Playpen
- Website type: Child pornography sharing
- Available in: English
- Launched: August 2014
- Current status: Offline (as of May 2015)

= Playpen (website) =

Darknet child pornography site

Playpen was a darknet child pornography website that operated from August 2014 to March 2015. The website operated through the Tor network, which allowed users to use the website anonymously. After running the website for 6 months, the website owner, Steven W. Chase, was arrested by the FBI. After his arrest, the FBI continued to run the website for another 13 days as part of Operation Pacifier.

When it was shut down in March 2015, the site had over 215,000 users and hosted 23,000 sexually explicit images and videos of children as young as toddlers.

==Website shutdown==
The shutdown operation, called Operation Pacifier, involved the Federal Bureau of Investigation (FBI) hijacking the site and continuing to serve content for two weeks (from February 19, 2015 until March 4, 2015). During this time, the FBI used a malware-based "Network Investigative Technique" (NIT) to hack into the web browsers of users accessing the site in what is known as a watering hole attack, thereby revealing their identities. The operation led to the arrest of 956 site users and five prison sentences.

While the FBI claimed to have knowledge about the existence of the website from its inception, it was unable to track down the server locations or the site owner. This was because the website was hosted anonymously through Tor. A mishap on the part of the site owner that revealed his IP address was what finally allowed law enforcement to track down both the servers and personnel.

===Convictions===
The investigation led to the conviction of Steven W. Chase, a 58-year-old man from Florida who created the website, of charges of engaging in a child exploitation enterprise and advertising, transportation and possession of child pornography. He was sentenced to 30 years in prison in May 2017. His two co-defendants pleaded guilty and were sentenced to 20 years each earlier in 2017 for their involvement in Playpen.

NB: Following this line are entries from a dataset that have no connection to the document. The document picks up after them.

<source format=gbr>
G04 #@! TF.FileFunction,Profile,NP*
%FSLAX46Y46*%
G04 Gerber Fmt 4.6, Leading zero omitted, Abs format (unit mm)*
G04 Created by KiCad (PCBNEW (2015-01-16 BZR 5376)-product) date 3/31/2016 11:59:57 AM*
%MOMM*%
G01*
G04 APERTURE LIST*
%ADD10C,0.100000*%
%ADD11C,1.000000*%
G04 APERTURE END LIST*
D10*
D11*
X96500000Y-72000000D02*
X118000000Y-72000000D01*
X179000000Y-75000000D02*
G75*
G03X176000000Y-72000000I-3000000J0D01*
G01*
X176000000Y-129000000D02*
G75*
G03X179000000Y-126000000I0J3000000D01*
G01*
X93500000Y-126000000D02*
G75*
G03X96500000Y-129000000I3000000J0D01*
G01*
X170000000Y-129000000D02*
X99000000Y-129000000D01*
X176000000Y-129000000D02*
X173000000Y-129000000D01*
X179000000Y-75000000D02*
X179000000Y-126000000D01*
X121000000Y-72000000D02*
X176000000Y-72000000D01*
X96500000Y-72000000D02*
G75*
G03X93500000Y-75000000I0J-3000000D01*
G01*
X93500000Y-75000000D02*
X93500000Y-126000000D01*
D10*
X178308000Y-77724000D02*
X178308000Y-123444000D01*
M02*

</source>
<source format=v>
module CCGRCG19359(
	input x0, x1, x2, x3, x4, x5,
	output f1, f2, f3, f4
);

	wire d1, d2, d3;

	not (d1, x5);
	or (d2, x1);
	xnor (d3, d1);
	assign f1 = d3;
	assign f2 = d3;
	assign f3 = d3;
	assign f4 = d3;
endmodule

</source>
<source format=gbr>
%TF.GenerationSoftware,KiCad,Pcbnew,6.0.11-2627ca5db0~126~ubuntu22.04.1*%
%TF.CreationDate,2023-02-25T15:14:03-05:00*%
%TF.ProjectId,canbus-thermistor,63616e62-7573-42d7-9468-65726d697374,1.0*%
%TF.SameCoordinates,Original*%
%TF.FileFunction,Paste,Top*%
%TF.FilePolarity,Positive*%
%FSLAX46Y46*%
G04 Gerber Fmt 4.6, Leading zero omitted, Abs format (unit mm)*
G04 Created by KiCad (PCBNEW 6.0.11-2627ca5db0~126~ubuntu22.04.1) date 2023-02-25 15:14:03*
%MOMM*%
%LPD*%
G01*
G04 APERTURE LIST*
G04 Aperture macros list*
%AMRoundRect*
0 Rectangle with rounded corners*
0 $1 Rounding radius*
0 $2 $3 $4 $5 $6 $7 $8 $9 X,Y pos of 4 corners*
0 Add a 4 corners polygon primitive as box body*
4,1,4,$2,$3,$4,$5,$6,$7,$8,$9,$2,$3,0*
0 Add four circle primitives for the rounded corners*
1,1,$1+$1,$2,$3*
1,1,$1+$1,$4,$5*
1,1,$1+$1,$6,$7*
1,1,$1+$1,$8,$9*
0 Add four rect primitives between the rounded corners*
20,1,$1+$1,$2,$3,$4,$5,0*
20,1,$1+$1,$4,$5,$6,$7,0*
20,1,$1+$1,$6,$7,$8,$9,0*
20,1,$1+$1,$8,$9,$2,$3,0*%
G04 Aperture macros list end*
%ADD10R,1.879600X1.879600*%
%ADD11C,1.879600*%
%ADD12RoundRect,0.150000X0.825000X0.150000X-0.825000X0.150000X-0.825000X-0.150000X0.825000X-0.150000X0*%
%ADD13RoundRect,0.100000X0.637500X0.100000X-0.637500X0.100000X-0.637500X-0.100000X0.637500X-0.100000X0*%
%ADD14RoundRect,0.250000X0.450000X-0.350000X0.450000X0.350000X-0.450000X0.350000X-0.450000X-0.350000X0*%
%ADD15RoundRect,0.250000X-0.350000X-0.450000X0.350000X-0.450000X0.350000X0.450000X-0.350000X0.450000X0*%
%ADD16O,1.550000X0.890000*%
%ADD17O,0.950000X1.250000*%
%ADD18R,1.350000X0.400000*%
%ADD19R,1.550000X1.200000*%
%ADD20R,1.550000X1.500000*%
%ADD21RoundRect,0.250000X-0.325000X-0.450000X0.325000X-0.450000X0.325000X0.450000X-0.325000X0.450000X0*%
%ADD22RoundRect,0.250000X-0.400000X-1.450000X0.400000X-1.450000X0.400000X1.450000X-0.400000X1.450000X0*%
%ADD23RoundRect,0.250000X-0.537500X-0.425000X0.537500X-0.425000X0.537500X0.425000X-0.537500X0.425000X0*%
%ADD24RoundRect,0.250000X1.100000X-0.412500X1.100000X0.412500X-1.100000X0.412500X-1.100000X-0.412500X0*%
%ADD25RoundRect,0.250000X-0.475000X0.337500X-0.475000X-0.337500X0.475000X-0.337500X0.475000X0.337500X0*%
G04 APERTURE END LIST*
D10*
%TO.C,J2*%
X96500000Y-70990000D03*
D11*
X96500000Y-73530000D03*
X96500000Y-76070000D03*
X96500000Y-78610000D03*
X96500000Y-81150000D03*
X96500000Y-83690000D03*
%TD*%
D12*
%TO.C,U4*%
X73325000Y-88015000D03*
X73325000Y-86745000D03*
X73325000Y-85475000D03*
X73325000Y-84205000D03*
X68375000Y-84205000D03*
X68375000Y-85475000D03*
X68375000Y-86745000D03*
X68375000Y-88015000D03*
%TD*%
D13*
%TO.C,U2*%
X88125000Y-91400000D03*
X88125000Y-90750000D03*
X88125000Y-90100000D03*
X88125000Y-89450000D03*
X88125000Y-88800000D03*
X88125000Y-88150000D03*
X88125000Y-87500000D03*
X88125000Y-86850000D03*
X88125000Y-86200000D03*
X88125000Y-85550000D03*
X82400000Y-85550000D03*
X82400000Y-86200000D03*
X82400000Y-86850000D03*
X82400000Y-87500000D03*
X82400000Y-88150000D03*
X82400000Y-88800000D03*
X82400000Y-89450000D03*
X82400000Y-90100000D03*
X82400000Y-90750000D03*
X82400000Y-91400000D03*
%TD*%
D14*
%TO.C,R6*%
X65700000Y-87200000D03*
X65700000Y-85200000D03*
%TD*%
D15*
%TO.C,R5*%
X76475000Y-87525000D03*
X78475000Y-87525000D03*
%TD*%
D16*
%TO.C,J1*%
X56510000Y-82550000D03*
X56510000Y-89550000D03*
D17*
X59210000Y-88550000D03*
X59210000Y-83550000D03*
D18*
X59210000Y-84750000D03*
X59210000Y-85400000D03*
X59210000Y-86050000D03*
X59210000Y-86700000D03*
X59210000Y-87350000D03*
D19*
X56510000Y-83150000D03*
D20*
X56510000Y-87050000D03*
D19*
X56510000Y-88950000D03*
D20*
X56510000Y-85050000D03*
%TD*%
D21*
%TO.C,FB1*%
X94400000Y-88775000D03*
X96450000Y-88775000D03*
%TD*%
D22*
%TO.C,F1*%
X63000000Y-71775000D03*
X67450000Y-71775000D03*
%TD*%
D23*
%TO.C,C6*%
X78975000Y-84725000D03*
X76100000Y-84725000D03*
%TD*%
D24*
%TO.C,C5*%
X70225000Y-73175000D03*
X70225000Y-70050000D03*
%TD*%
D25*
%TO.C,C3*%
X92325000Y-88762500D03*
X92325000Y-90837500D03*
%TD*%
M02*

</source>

In 2017, the FBI dropped charges against one defendant after the court for that case requested details on the NIT malware. The FBI preferred to keep the NIT malware a secret for future investigations.

===Shutdown criticisms===
The investigation was criticized by the Electronic Frontier Foundation because of the generality of the warrant, and because after having taken control of the website, the FBI continued to operate the website for nearly two weeks and thus allowed distribution of child pornography, thus committing exactly the same crime the bureau sought to stop. The lawyer of a defendant in the case stated that the FBI not only operated the website, but improved it so its number of visitors rose sharply while it was under their control.

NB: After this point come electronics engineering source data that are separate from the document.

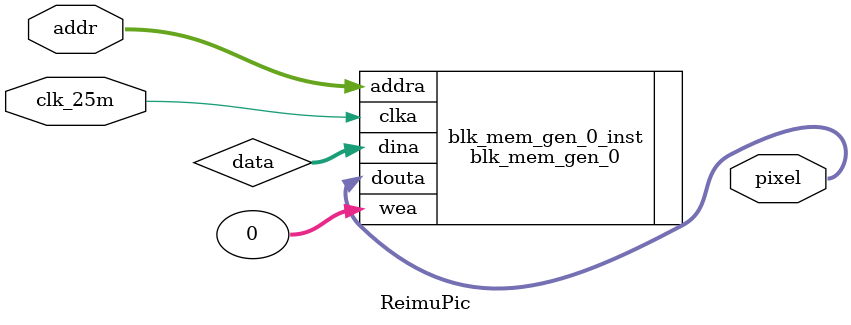
<source format=v>
module ReimuPic(clk_25m, addr, pixel);
	input clk_25m;
	input [16:0]addr;
	output [11:0]pixel;
	wire [11:0] data;
	
	blk_mem_gen_0 blk_mem_gen_0_inst(
      .clka(clk_25m),
      .wea(0),
      .addra(addr),
      .dina(data[11:0]),
      .douta(pixel)
    ); 
endmodule
</source>
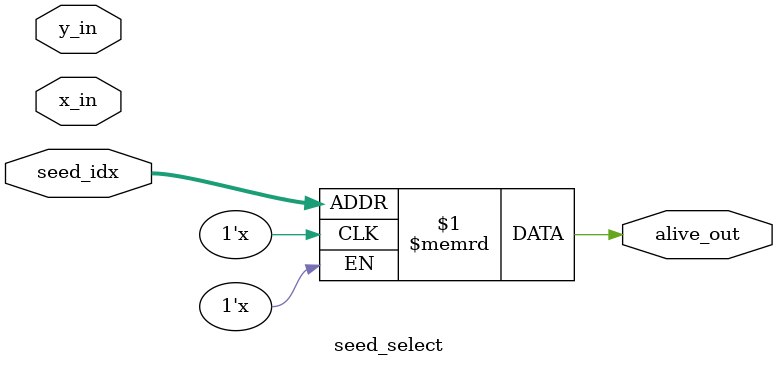
<source format=sv>
`default_nettype none
module seed_select(input wire[4:0] seed_idx,
                   input wire[5:0] x_in,
                   input wire[5:0] y_in,
                   output logic alive_out);
    logic alive[0:-1];
    assign alive_out = alive[seed_idx];
endmodule
`default_nettype wire

</source>
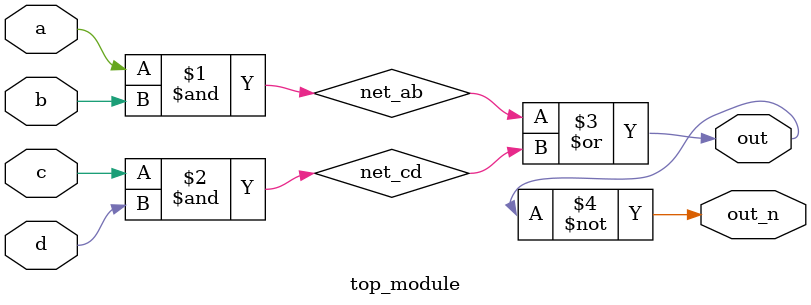
<source format=v>
`default_nettype none
module top_module(
    input a,
    input b,
    input c,
    input d,
    output out,
    output out_n   ); 

wire net_ab;  // wire 변수 선언
wire net_cd;  // wire 변수 선언

assign net_ab = a & b;  // wire 변수에 값 할당   wire net_ab = a & b;이렇게 하면 할당과 선언 동시에 가능
assign net_cd = c & d;  // wire 변수에 값 할당
assign out = net_ab | net_cd;
assign out_n = ~out;


endmodule
</source>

Challenges were raised about the FBI's possible misuse of the initial search warrant, leading to the likely dismissal of much of the gathered evidence against one defendant. The warrant stated it was to be used to gather information on people in the Eastern District of Virginia only, but because the NIT malware indiscriminately infected people using the site, it was in fact used to gather information from many other areas. Before the change to Rule 41 in 2016 to allow it, this was illegal. On August 28, 2019, the Eleventh Circuit Court of Appeals ruled that the warrant was invalid but that the evidence obtained was not required to be excluded due to the good-faith exception doctrine.